For the first time, I argue that teachers face a genuine competitor: artificial intelligence. Not another institution or pedagogical reform, but a tool that students already use daily. AI systems can explain concepts clearly, respond instantly, and scale indefinitely. As a result, students are increasingly confronted with a simple but consequential question: can this be taught more effectively by an AI than by a human instructor?
This question challenges long-standing assumptions in education. For much of modern schooling, instructional authority derived from position rather than comparative effectiveness. Lectures, slide-based presentations, and standardized assignments persisted largely because students lacked viable alternatives. The presence of AI alters this dynamic. When teaching is reduced to information delivery, AI can often perform the same function with greater efficiency and accessibility. This creates structural pressure for educators to articulate and provide value beyond content transmission.

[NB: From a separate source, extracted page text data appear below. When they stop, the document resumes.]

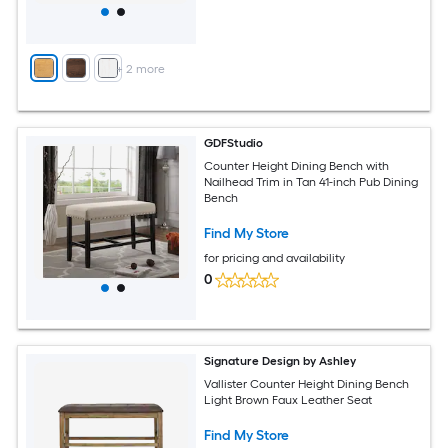
+
2
more
GDFStudio
Counter Height Dining Bench with
Nailhead Trim in Tan 41-inch Pub Dining
Bench
Find My Store
for pricing and availability
0
Signature Design by Ashley
Vallister Counter Height Dining Bench
Light Brown Faux Leather Seat
Find My Store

One immediate consequence of this shift is the exposure of low-value academic work. Many assignments function primarily as mechanisms of compliance rather than as meaningful learning experiences. Worksheets, formulaic essays, and other forms of rote production depend on the assumption that effort itself produces learning. AI undermines this assumption by dramatically reducing the cost of completion. When students perceive little intrinsic value in an assignment, delegating it to an AI system becomes a rational choice rather than a moral failing.
This phenomenon can be understood through what I refer to as the economics of schooling. Students operate under constraints of time, attention, and cognitive capacity. When academic tasks appear disconnected from their goals or interests, students seek to minimize the cognitive resources expended. Framing AI use as mere “cheating” fails to address the underlying incentive structure. The more relevant question is whether the task in question justified the cognitive investment it required.
From this perspective, cognitive effort functions as a scarce resource. Students possess a finite capacity for sustained attention and deep thinking, and they allocate this capacity selectively. The availability of AI transforms every assignment into a decision about resource allocation: which classes merit sustained engagement, which instructors warrant attention, and which problems are worth confronting without external assistance. Educators are therefore no longer guaranteed student engagement by default; they must compete for it.
This competition exposes the limitations of traditional justifications for curricular content. Appeals to vague future benefits, such as improved job prospects, are increasingly unpersuasive. When AI systems can already perform a given task, students reasonably question the value of mastering that task independently. Any defense of learning must therefore be grounded in concrete, student-relevant outcomes rather than abstract promises. Value must be demonstrated, not assumed.
While this pressure may be uncomfortable, I contend that it is pedagogically productive. AI compels educators to clarify the purpose of their instruction and the nature of the skills they aim to develop. It shifts emphasis away from performative rigor and toward learning activities that demand genuine thinking and judgment. Such activities are not resistant to AI by design, but they retain value precisely because they require cognitive engagement that cannot be meaningfully outsourced.
AI also introduces a filtering effect within educational systems. Some students are primarily motivated by credentials rather than learning itself. Historically, institutions could manufacture the appearance of competence through enforced compliance. The widespread availability of AI weakens this mechanism. Learning becomes more optional, and the divergence between credential acquisition and genuine understanding becomes more pronounced.
Students who rely extensively on AI may still meet formal requirements, but they are less likely to develop durable cognitive skills. This dynamic has a counterintuitive implication: as superficial competence becomes easier to obtain, genuine understanding becomes rarer and therefore more valuable. For students who are intrinsically motivated to learn, AI reduces competitive pressure by differentiating those who engage deeply from those who merely produce acceptable outputs.
In this sense, AI may enhance rather than diminish long-term opportunities for capable students. As information becomes abundant, the scarcity shifts toward reasoning and judgment. Individuals who cultivate these capacities and use AI as a complementary tool rather than a substitute gain a structural advantage.
AI does not undermine education itself. Rather, it exposes weaknesses in instructional design and incentive structures that have long existed. It forces educators to justify engagement rather than assume it and compels institutions to confront the reality that learning cannot be coerced. It can only be chosen.